Seth Ross came to Vermont from Rhode Island to attend UVM. Monika Ankjaer-Jensen came after studying at Virginia Tech to work in the dairy sector breeding cows. The two met on the small dairy farm where Ross works, when he’s not working on their joint endeaver Mo*Se Farm in Orwell. Currently their farm focuses on eggs and roasting chickens, but there’s hope for a “pint-sized dairy farm” on the way.
“In addition to the working landscape, we both love the four seasons,” said Ross in an interview this spring.
Ross and Ankjaer-Jensen recently elaborated on their farming lifestyle.
What inspires you most day-to-day and year-to-year? What are you most optimistic about in your professional/farming capacity?
The land and animals are the inspiration for Mo*Se Farm.  We have 300 laying hens which are a permanent fixture on our farm and then raise an additional 300 or so roasting chickens during the growing season when they can be out on pasture. Raising the flocks and keeping them healthy is a challenge and a joy, bringing us a lot of fulfillment. We move our birds on pasture to spread manure nutrients evenly on our fields and to provide the girls with a continual supply of lush pasture forage. Watching our land’s fertility improve is also wonderful.
 
What challenges do you face that are both unique to your specific operation as well as shared with other farming operations in the state?
Our largest challenge is our inexperience. I stared raising chickens and milking cows in 2011.  Neither of us grew up farming, so when things aren’t going right the farm can feel daunting. But then the sun comes out again and it all clicks that this is what we’re supposed to be doing.

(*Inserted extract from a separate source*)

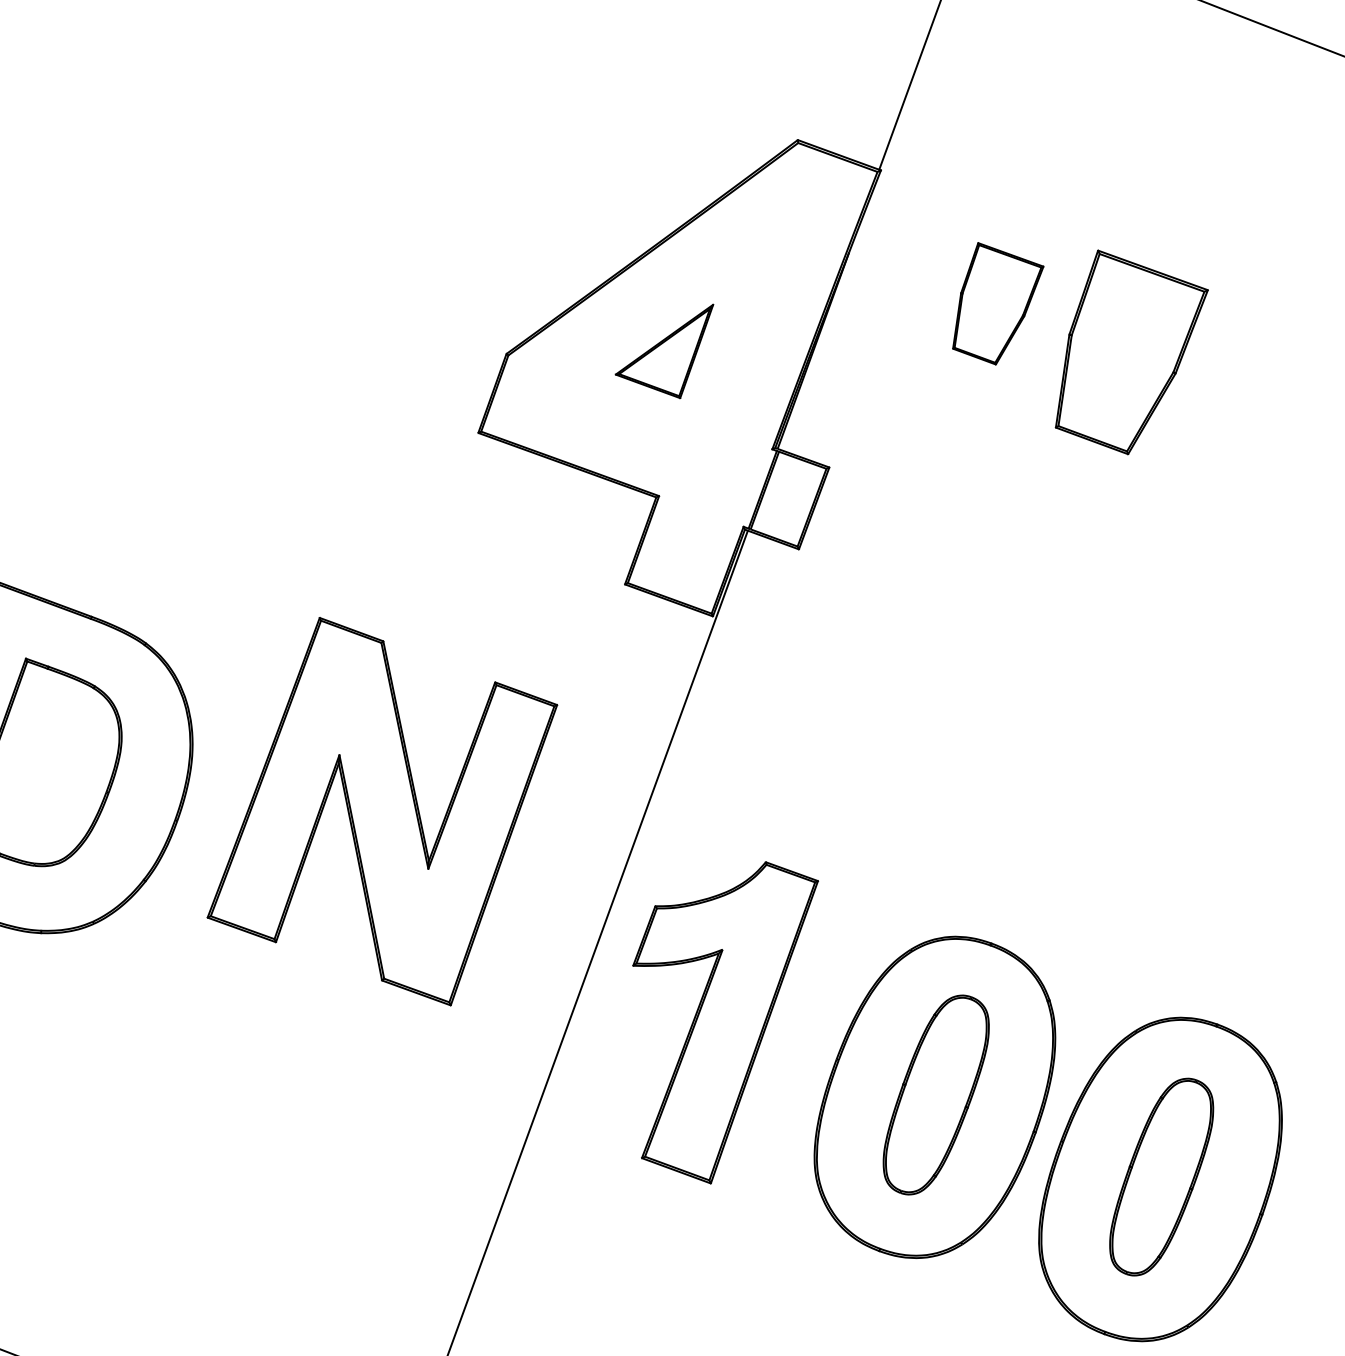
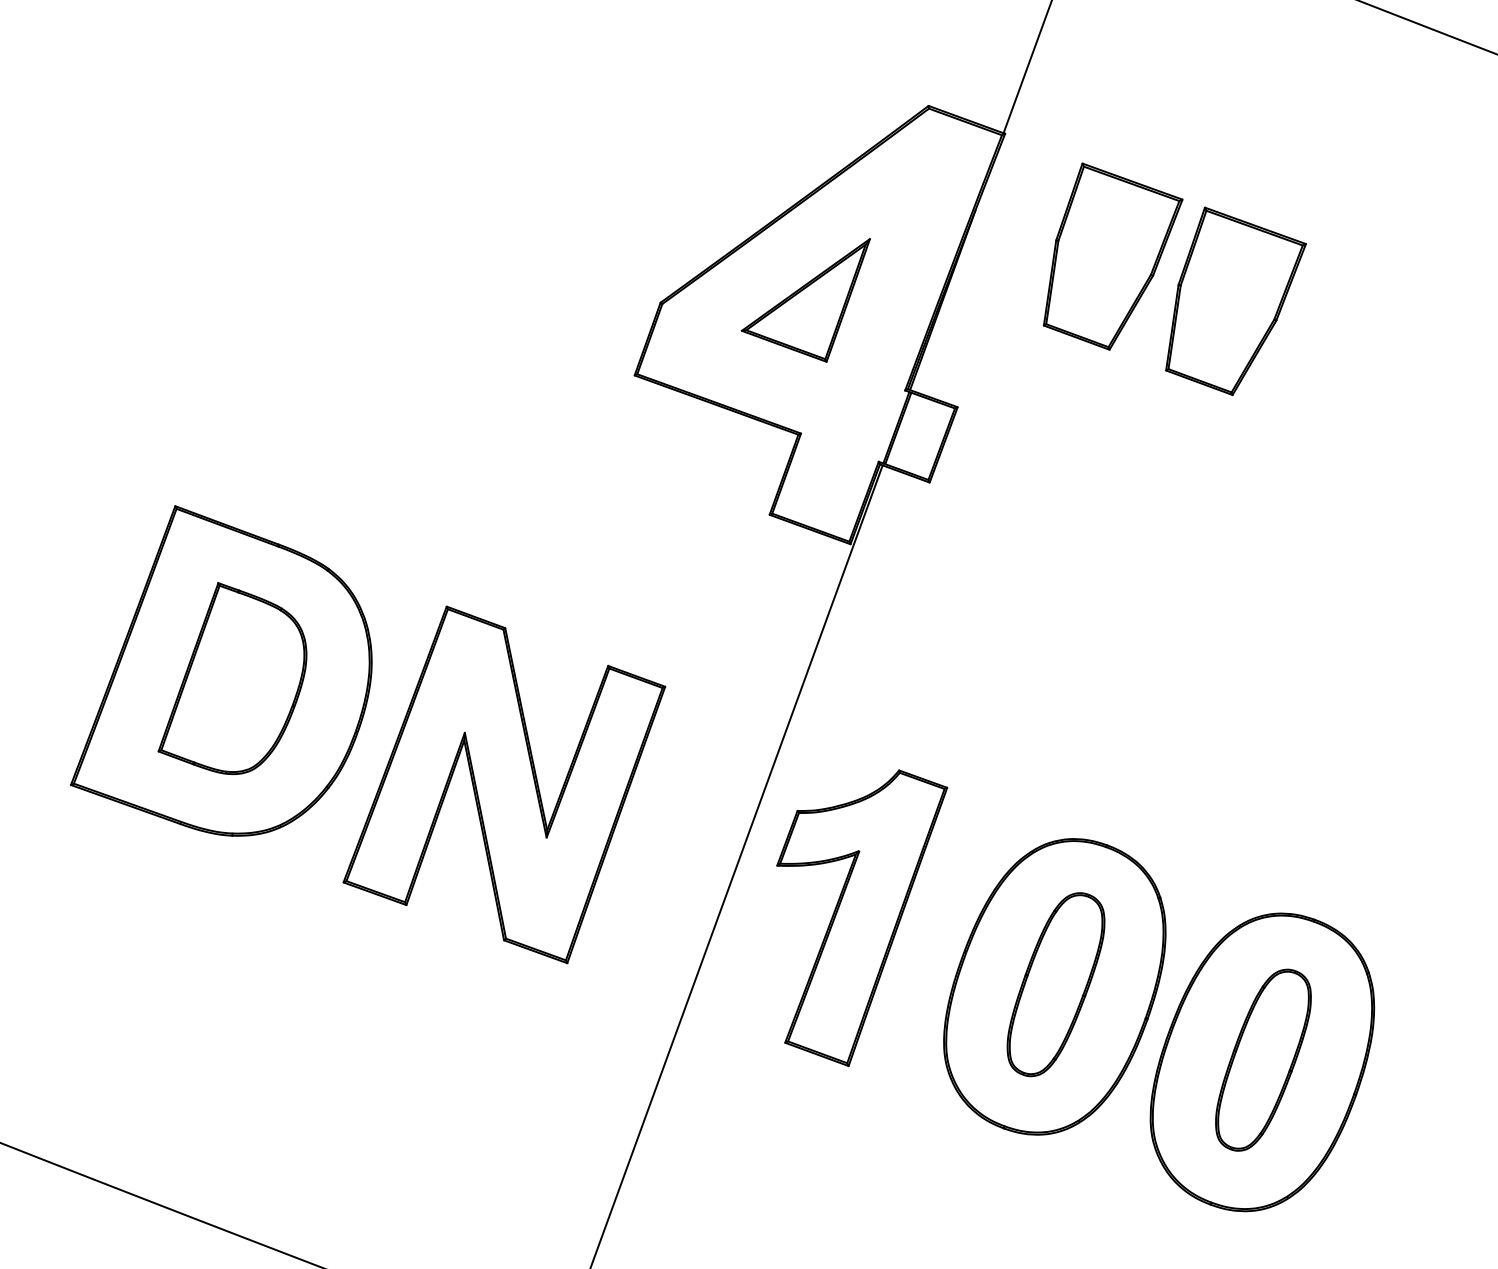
part: (997, 303) -> (1112, 256), size x1.67
part: (664, 351) -> (805, 300), size x1.43
part: (382, 811) -> (504, 784), moved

Challenges we share with other producers include nutrient management, so that we help maintain good water quality within our watershed. Also, the threat of High Path Avian Influenza is always on our minds during the migratory bird season.  We pasture our chickens and always will, but we have definitely changed parts of our system to lower our risk.  
 
What does your ideal food system look like? How does it differ from your experience of our current food system? 
In the ideal food system everyone’s a farmer and we can all just raise our own food and live in peace — right?!  In the realistically ideal food system, I’d like to see it become much more regional and localized.  
The idea that milk produced on our great farms here might be powdered and sent to China next month is a little crazy.  I’d like to see all the milk produced in the Northeast stay in the Northeast and for that to be reflected in the price paid to farmers.  I’d like to see more direct consumer-to-farm interaction for farms of our scale. 
 
Do you have any advice or shared wisdom for other young farmers thinking of a career in local farming? 
If you want to farm, then do it! Really do it. Go work somewhere for at least a year, maybe just for room and board, and see if you’re cut out for the work. Farming is a lifestyle. You have to be comfortable with being in one place and working on your own, even when the work might try to break you. 
 
Anything else you’d like to add?
Wrapping up I just want to say that farmers need to stick together. As fewer people farm, fewer people understand just what farms are and how they operate. I love all agriculture. It is the base of our entire civilization. 
For consumers, visit farms and buy directly from producers. It is the best way to understand food and what is going on down at the farm.